*INFORMATION PROVIDED:*
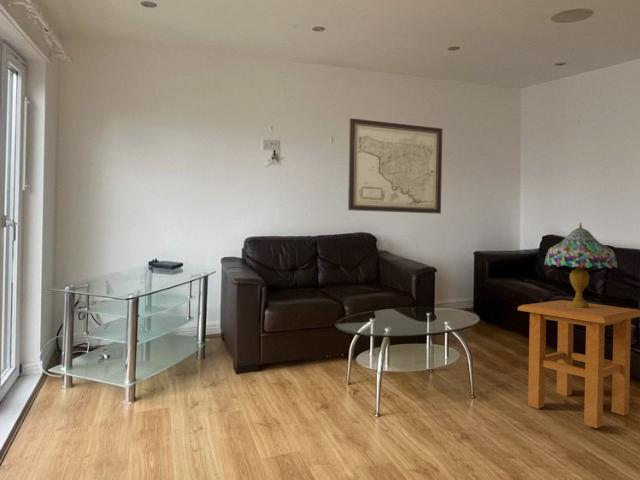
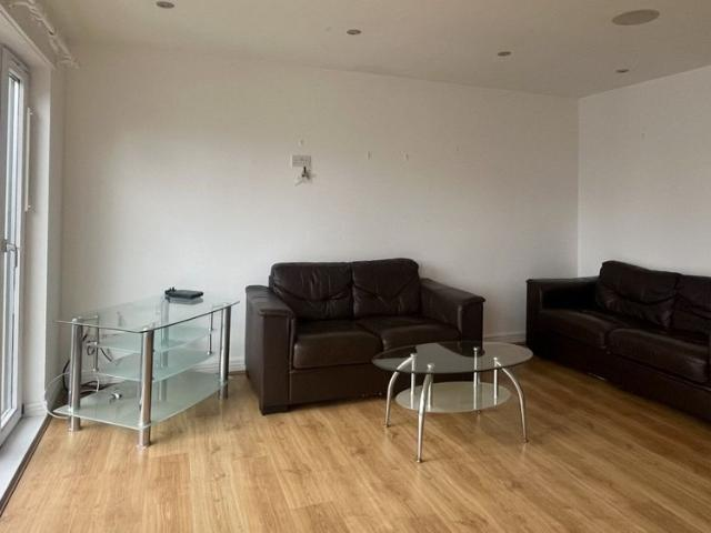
- table lamp [544,221,618,308]
- side table [517,299,640,429]
- wall art [347,117,443,215]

*WHAT TO PRODUCE:* Everything from the line with "- side table [517,299,640,429]" to the end of the listing above needs to be duplicated exactly, both end lines included, with nothing more.

*REPLY TO THE EXERCISE:*
- side table [517,299,640,429]
- wall art [347,117,443,215]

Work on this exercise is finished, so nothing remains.